Leading Democrats Press Private Equity Leaders over Controversial Private Prison Operation

Scrutiny of five PE firms’ involvement in private prisons begins with an information request.

Private equity firms dipping their toes in private prison practices are now under investigation from some of the country’s top Democratic lawmakers after receiving a formal request for information pertinent to their respective structures and finances as they relate to the prisons.

Sen. Elizabeth Warren and Reps. Alexandria Ocasio-Cortez and Mark Pocan issued letters to private equity firms American Securities, Apax Partners, BlueMountain Capital, H.I.G. Capital, and Platinum Equity for their affiliations with private prisons.

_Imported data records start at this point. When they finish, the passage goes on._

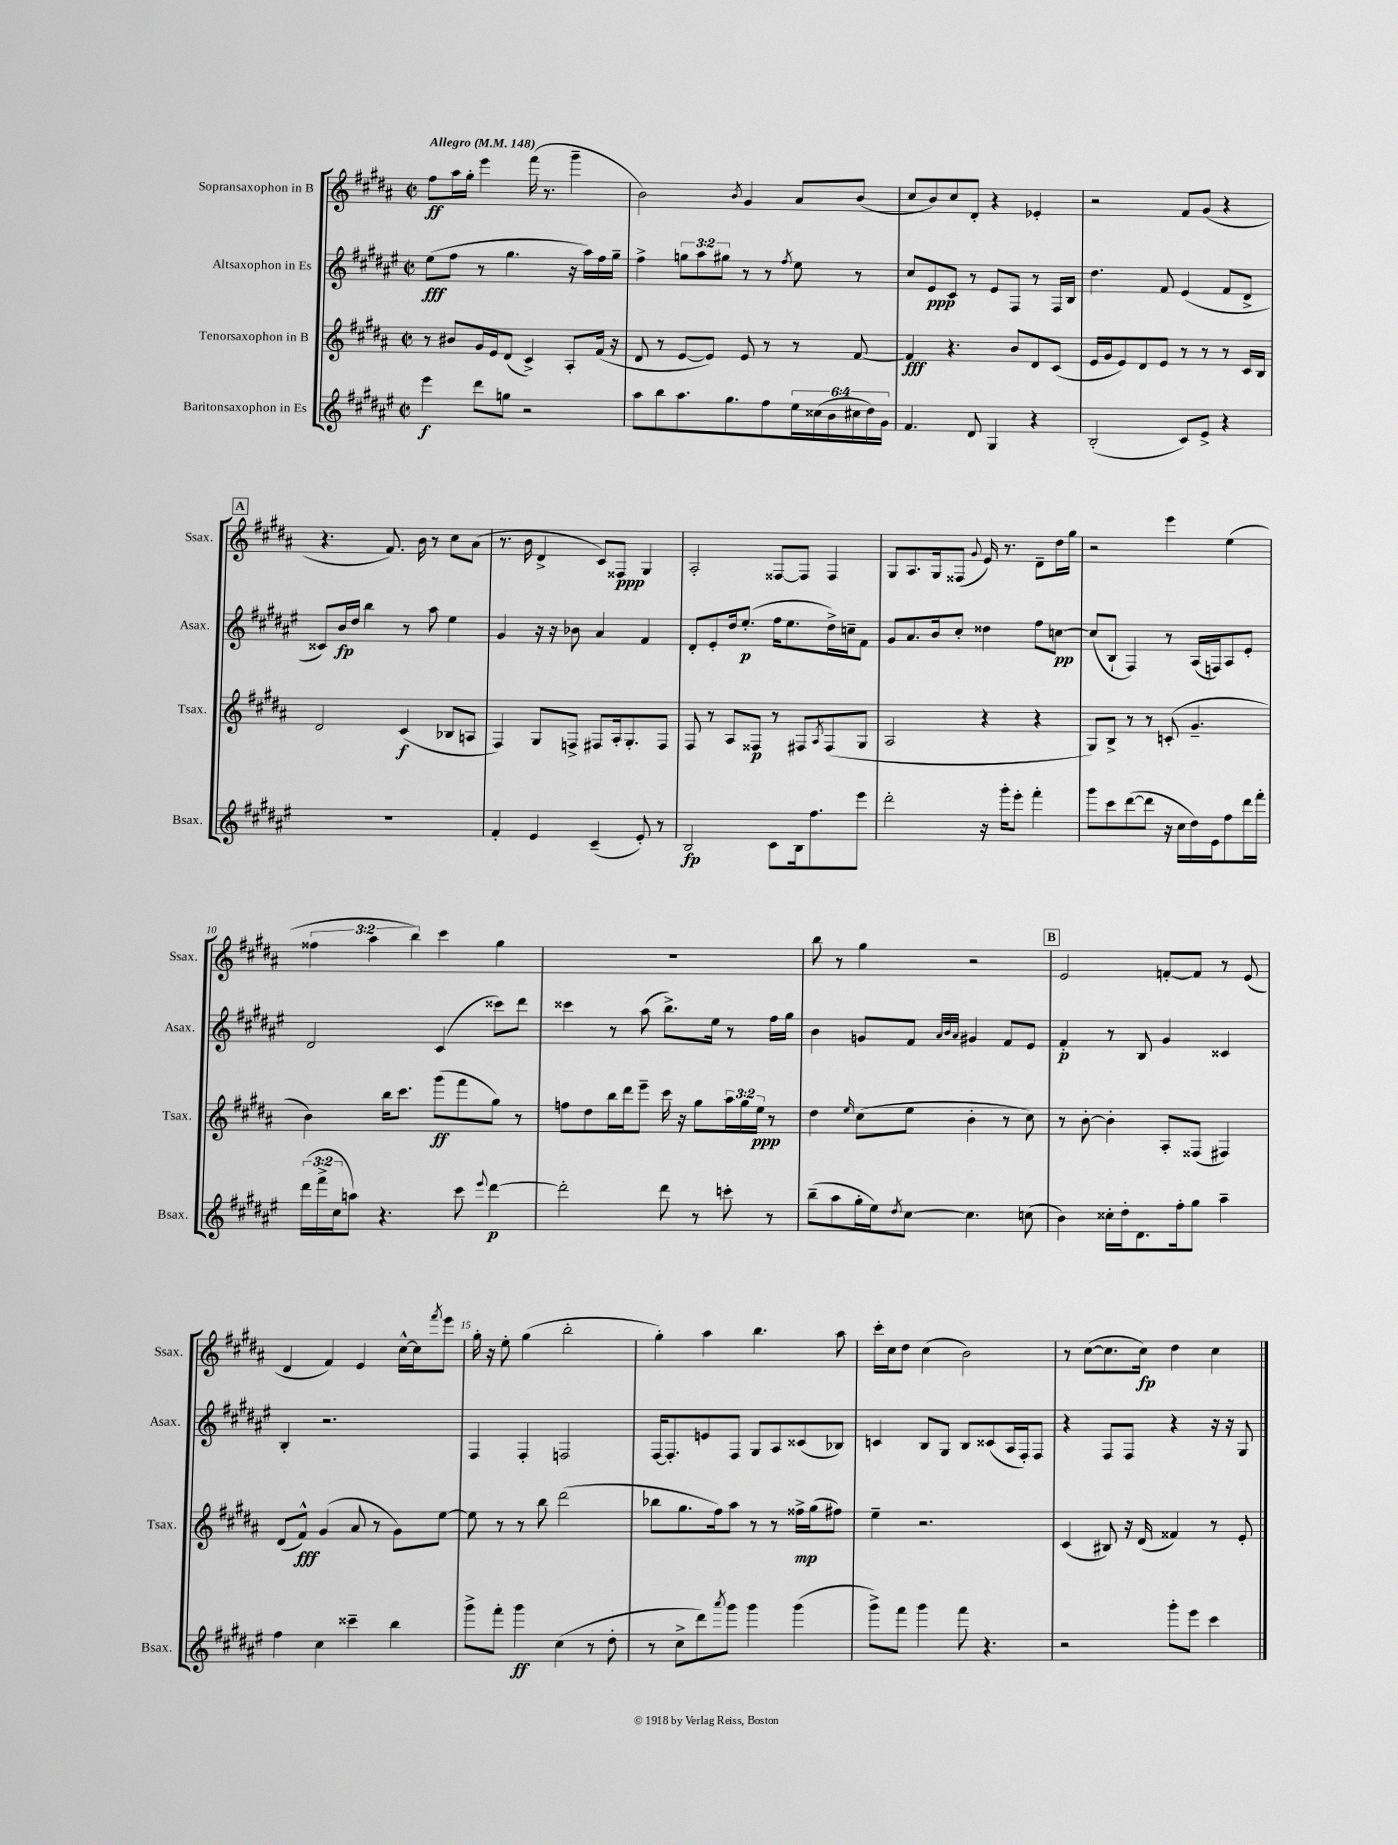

**kern	**kern	**kern	**kern
*staff4	*staff3	*staff2	*staff1
*clefG2	*clefG2	*clefG2	*clefG2
*k[f#c#g#d#a#e#]	*k[f#c#g#d#a#]	*k[f#c#g#d#a#e#]	*k[f#c#g#d#a#]
*M2/2	*M2/2	*M2/2	*M2/2
*met(c|)	*met(c|)	*met(c|)	*met(c|)
*MM148	*MM148	*MM148	*MM148
4eee#\	8r	(8ee#\L	8ff#\L
.	8b#/L	8ff#\J	16aa#\L
.	.	.	16gg#'\JJ
8ddd#\L	16g#/L	8r	4eee\
.	16e/J	.	.
8gg\J	(8d#/J	4.gg#\	.
2r	4c#^/)	.	(16fff#\
.	.	.	8.r
.	8A#'/L	16r	4ggg#~\
.	.	16aa#\LL)	.
.	(16f#/Jk	16ff#\	.
.	16r	16gg#~\JJ	.
=	=	=	=
8aa#\L	8d#/	4ff#^\	2b\)
8bb\	8r	.	.
8.aa#\	[8e/L	12gg\L	.
.	.	12aa#\	.
.	8e/]J)	.	.
.	.	12gg#\J	.
8.gg#\	.	.	.
.	.	.	8qb/
.	8e/	8r	4g#/
8ff#\	8r	8r	.
.	.	8qff#/	.
24ee#\L	8r	8ee#\	8a#/L
(24cc##\	.	.	.
24b\	.	.	.
24cc#\	[8f#/	8r	(8b/J
24dd#\)	.	.	.
24g#\JJ	.	.	.
=	=	=	=
4.f#/	4f#/]	8cc#/L	8cc#/L
.	.	8e#/	8b/)
.	4.r	8c#/J	8cc#/
8d#/	.	8r	8d#'/J
4G#/	.	8e#/L	4r
.	8b/L	8F#/J	.
4r	8d#/	8r	4e-'/
.	(8c#/J	16F#/LL	.
.	.	16B/JJ	.
=	=	=	=
(2B'/	16e/LL	4.dd#\	2r
.	16g#/J	.	.
.	8e/)	.	.
.	8d#/	.	.
.	8e/J	8f#/	.
8c#/L)	8r	(4e#/	8f#/L
8e#^/J	8r	.	(8g#/J
4r	8r	8f#/L	4r
.	16c#/LL	8d#^/J	.
.	16B/JJ	.	.
=	=	=	=
1r	2d#/	8c##/L)	4.r
.	.	16b/L	.
.	.	16dd#/JJ	.
.	.	4bb\	.
.	.	.	8.f#/)
.	(4c#/	8r	.
.	.	.	16b\
.	.	8aa#\	8r
.	8B-/L	4ee#\	8cc#\L
.	8A/J	.	(8a#\J
=	=	=	=
4f#'/	4F#/)	4g#/	8.r
.	.	.	16b\
4e#/	8G#/L	16r	4d#^/
.	.	16r	.
.	8F^/J	8b-\	.
(4c#~/	8F#/L	4a#/	8c#/L)
.	16A#'/k	.	8F##/J
.	8.G#'/	.	.
8e#'/)	.	4f#/	4G#/
8r	8F#/J	.	.
=	=	=	=
2B/	8F#/	8d#'/L	2A#'/
.	8r	8e#'/	.
.	8A#/L	16dd#/k	.
.	.	(8.ee#'/J	.
.	8F##/J	.	.
8c#\L	8r	16ff#\LK	[8F##/L
.	.	8.ee#\	.
16B\k	8F#/L	.	8F##/]J
8.ff#\	.	.	.
.	8qA#/	.	.
.	(8F#/	16dd#^\L)	4F##/
.	.	16cc~\J	.
8eee#\J	8G#/J	8f#\J	.
=	=	=	=
2ddd#'\	2A#/	8g#/L	8G#/L
.	.	8.a#/	8.A#/
.	.	16b/k	16G#/k
.	.	8cc#'/J	(8F##/J
.	.	.	8qqg#/
16r	4r	4dd##\	16e/)
16ggg#'\LK	.	.	8.r
8eee#'\J	.	.	.
4fff#'\	4r	8ff#\L	8d#~\L
.	.	[8cc\J	16dd#\L
.	.	.	16gg#\JJ
=	=	=	=
8ggg#\L	8G#/L)	(8cc/]L	2r
8ccc#\	8B^/J	8B`/J	.
([8ddd#\	8r	4F#/)	.
8ddd#\]J	8r	.	.
16r	(8c'/	8r	4eee\
16cc#\LL	.	.	.
16dd#\)	4.g#~/	(16A#/LL	.
16e#\J	.	16F/J)	.
8ff#\	.	8A#/	(4ee\
16ddd#\L	.	8e#'/J	.
16fff#'\JJ	.	.	.
=	=	=	=
(24ddd#\LL	4b\)	2d#/	6ff##\
24fff#^\	.	.	.
24cc#\J	.	.	.
8aa\J)	.	.	.
.	.	.	6aa#\
4.r	16bb\LK	.	.
.	8.ccc#\J	.	.
.	.	.	6bb\)
.	(8ggg#\L	(4c#/	4ccc#\
8ccc#\	8fff#\	.	.
8qqeee#/	.	.	.
[4ddd#\	8gg#\J)	8ccc##\L)	4gg#\
.	8r	8ddd#\J	.
=	=	=	=
2ddd#'\]	8ff\L	4ccc##\	1r
.	8dd#\	.	.
.	16bb\L	8r	.
.	16ddd#\J	.	.
.	8eee~\J	(8aa#\	.
8ddd#\	16ccc#\	8.bb^\L)	.
.	16r	.	.
8r	8gg#\L	.	.
.	.	16ee#\Jk	.
8ccc'\	24aa#\L	8r	.
.	24gg#\	.	.
.	24ee\JJ	.	.
8r	8r	16ff#\LL	.
.	.	16gg#\JJ	.
=	=	=	=
(8bb~\L	4dd#\	4b\	8bb\
8aa#\	.	.	8r
.	16qqee/	.	.
16gg#'\L	(8cc#\L	8g/L	4gg#\
16ee#\J)	.	.	.
8qdd#/	.	.	.
[8cc#\J	8ee\J	8f#/J	.
.	.	32qqa#/LLL	.
.	.	32qqb/	.
.	.	32qqa#/JJJ	.
4.cc#\]	4b'\	4g#/	2r
.	8r	8f#/L	.
(8cc\	8cc#\)	8e#/J	.
=	=	=	=
4b\)	8r	4f#'/	2e/
.	[8b'\	.	.
16cc##'\LL	4b'\]	8r	.
16dd#'\J	.	.	.
8.d#\	.	8B/	.
.	8A#'/L	4g#/	[8f'/L
16ff#'\k	.	.	.
8gg#\J	(8F##/J	.	8f/]J
4aa#~\	4F#/)	4c##/	8r
.	.	.	(8e/
=	=	=	=
4ff#\	(8d#/L	4B'/	4d#/
.	8f#^^/J)	.	.
4cc#\	(4g#/	2.r	4f#/)
4ccc##~\	8a#/	.	4e/
.	8r	.	.
4bb\	8g#\L)	.	[16cc#^^\LL
.	.	.	16cc#\]J
.	.	.	8qfff#/
.	[8ee\J	.	8eee\J
=	=	=	=
8ggg#^\L	8ee\]	4F#/	16gg#'\
.	.	.	16r
8fff#'\J	8r	.	8ee'\
4ggg#\	8r	4F#'/	(4gg#\
.	8bb\	.	.
(4cc#\	(2ddd#\	2F/	2bb'\
8r	.	.	.
8dd#'\	.	.	.
=	=	=	=
8r	8bb-\L	[16F#/LK	4gg#'\)
.	.	8.F#'/]	.
8cc#^\L	8.gg#\	.	.
8ddd#\)	.	8e/	4aa#\
.	16ff#\k)	.	.
8qaaa#/	.	.	.
8ggg#\J	8aa#\J	8F#/J	.
4ggg#\	8r	8G#/L	4.bb\
.	8r	8A#/	.
(4ggg#\	16ff##^\LL	(8c##/	.
.	(16gg#\J	.	.
.	8ff#\J)	8B-/J)	8aa#\
=	=	=	=
8ggg#^\L)	4ee~\	4c/	16ccc#'\LL
.	.	.	16cc#\J
8fff#\J	.	.	8dd#\J
4ggg#\	2.r	8B/L	(4cc#\
.	.	8G#/J	.
8fff#\	.	8B/L	2b\)
4.r	.	(8c##/	.
.	.	16A#/L	.
.	.	16F#'/J)	.
.	.	8F#/J	.
=	=	=	=
2r	(4c#/	4r	8r
.	.	.	([8cc#\L
.	8B#/)	8F#/L	8.cc#\]
.	16r	8F#/J	.
.	(16d#/	.	16cc#\Jk)
8ggg#'\L	4f##/)	4r	4dd#\
8eee#\J	.	.	.
4ccc#\	8r	16r	4cc#\
.	.	16r	.
.	8e'/	8G#/	.
==	==	==	==
*-	*-	*-	*-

“We have concerns about the rapid spread and effect of private equity investment in…the correctional facility support services industry,” the lawmakers wrote in a statement. “The users of these services—incarcerated individuals and their loved ones—are literally captive, not able to shop around and find the best mix of price and quality.”

The legislators also brought up disturbing accounts related to private equity firms’ involvement in the regulation and control of private prisons.

They have been “accused of serving meals ‘which included not only maggots but also ‘crunchy dirt’ in potatoes and mold in apple crisp and pancakes, and providing such meager portions that incarcerated individuals in one county jail were reduced to ‘eat[ing] toothpaste and toilet paper.”

A study carried out by the Prison Policy Initiative in February 2019 found that some companies charge up to $25 for a 15-minute phone call, and in tandem with other miscellaneous fees, ultimately “can increase the cost of families staying in touch by phone with loved ones who are incarcerated by as much as 40%.

The legislators requested the following information from each of the five private equity firms: ownership stake, total revenue, net income, total expenditure, total number of employees, total number of corrections facilities or relevant authority with which the company has a contract to provide services, total number of incarcerated individuals for whom the company provides service, and other private equity firms that own a stake in the company.

Earlier this year, Warren introduced legislation that would publicize firms’ private equity fees and returns, and hold them liable for the responsibilities and debts of companies under their control. Called the “Stop Wall Street Looting Act,” the bill is intended to reroute the industry towards more ethical behaviors, ending practices today by private equity firms that makes them “akin to vampires,” Warren said in a statement released with the bill’s introduction.

“They are like vampires, bleeding the company dry and walking away enriched even as the company succumbs,” Warren said when describing what she calls “legalized looting.”

Warren similarly outlined a recent plan that would close the doors on federal private detention facilities by ending all contracts the Federal Bureau of Prisons and US Immigration and Customs Enforcement have with private detention providers.